● **TASK PROMPT**: Copy out all the data below, swapping each "colour" for "color" and leaving everything else as it is.
* Begin *
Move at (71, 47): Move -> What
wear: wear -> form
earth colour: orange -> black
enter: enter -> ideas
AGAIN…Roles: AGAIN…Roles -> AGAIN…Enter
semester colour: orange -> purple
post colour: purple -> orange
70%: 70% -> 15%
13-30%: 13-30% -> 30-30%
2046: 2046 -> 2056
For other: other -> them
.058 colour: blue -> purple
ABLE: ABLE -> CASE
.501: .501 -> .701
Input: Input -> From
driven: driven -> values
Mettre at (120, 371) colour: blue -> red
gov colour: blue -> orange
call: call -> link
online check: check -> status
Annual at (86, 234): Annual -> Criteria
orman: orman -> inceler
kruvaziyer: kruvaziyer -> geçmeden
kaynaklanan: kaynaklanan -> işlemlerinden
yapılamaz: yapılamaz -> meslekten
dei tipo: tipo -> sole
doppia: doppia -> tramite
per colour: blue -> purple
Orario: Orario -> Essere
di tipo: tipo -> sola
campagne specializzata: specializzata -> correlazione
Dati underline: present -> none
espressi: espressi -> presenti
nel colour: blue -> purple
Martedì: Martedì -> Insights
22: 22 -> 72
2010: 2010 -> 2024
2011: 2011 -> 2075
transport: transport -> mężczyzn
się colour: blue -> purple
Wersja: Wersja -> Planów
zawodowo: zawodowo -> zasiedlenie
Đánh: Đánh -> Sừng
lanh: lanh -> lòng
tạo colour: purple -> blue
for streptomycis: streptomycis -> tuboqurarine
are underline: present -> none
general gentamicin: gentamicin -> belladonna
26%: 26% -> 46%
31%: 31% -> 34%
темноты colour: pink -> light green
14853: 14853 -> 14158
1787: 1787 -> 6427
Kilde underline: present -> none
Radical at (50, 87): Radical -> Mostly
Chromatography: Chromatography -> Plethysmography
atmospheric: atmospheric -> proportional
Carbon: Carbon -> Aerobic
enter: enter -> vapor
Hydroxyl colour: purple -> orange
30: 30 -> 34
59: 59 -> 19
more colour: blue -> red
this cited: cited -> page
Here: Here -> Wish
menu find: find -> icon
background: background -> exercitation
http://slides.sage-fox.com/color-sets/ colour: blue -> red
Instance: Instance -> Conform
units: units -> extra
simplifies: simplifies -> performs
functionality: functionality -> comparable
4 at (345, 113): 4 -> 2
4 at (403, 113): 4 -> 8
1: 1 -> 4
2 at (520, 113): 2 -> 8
* End *
● **RESULT OF THE TASK**:
Move at (71, 47): Move -> What
wear: wear -> form
earth color: orange -> black
enter: enter -> ideas
AGAIN…Roles: AGAIN…Roles -> AGAIN…Enter
semester color: orange -> purple
post color: purple -> orange
70%: 70% -> 15%
13-30%: 13-30% -> 30-30%
2046: 2046 -> 2056
For other: other -> them
.058 color: blue -> purple
ABLE: ABLE -> CASE
.501: .501 -> .701
Input: Input -> From
driven: driven -> values
Mettre at (120, 371) color: blue -> red
gov color: blue -> orange
call: call -> link
online check: check -> status
Annual at (86, 234): Annual -> Criteria
orman: orman -> inceler
kruvaziyer: kruvaziyer -> geçmeden
kaynaklanan: kaynaklanan -> işlemlerinden
yapılamaz: yapılamaz -> meslekten
dei tipo: tipo -> sole
doppia: doppia -> tramite
per color: blue -> purple
Orario: Orario -> Essere
di tipo: tipo -> sola
campagne specializzata: specializzata -> correlazione
Dati underline: present -> none
espressi: espressi -> presenti
nel color: blue -> purple
Martedì: Martedì -> Insights
22: 22 -> 72
2010: 2010 -> 2024
2011: 2011 -> 2075
transport: transport -> mężczyzn
się color: blue -> purple
Wersja: Wersja -> Planów
zawodowo: zawodowo -> zasiedlenie
Đánh: Đánh -> Sừng
lanh: lanh -> lòng
tạo color: purple -> blue
for streptomycis: streptomycis -> tuboqurarine
are underline: present -> none
general gentamicin: gentamicin -> belladonna
26%: 26% -> 46%
31%: 31% -> 34%
темноты color: pink -> light green
14853: 14853 -> 14158
1787: 1787 -> 6427
Kilde underline: present -> none
Radical at (50, 87): Radical -> Mostly
Chromatography: Chromatography -> Plethysmography
atmospheric: atmospheric -> proportional
Carbon: Carbon -> Aerobic
enter: enter -> vapor
Hydroxyl color: purple -> orange
30: 30 -> 34
59: 59 -> 19
more color: blue -> red
this cited: cited -> page
Here: Here -> Wish
menu find: find -> icon
background: background -> exercitation
http://slides.sage-fox.com/color-sets/ color: blue -> red
Instance: Instance -> Conform
units: units -> extra
simplifies: simplifies -> performs
functionality: functionality -> comparable
4 at (345, 113): 4 -> 2
4 at (403, 113): 4 -> 8
1: 1 -> 4
2 at (520, 113): 2 -> 8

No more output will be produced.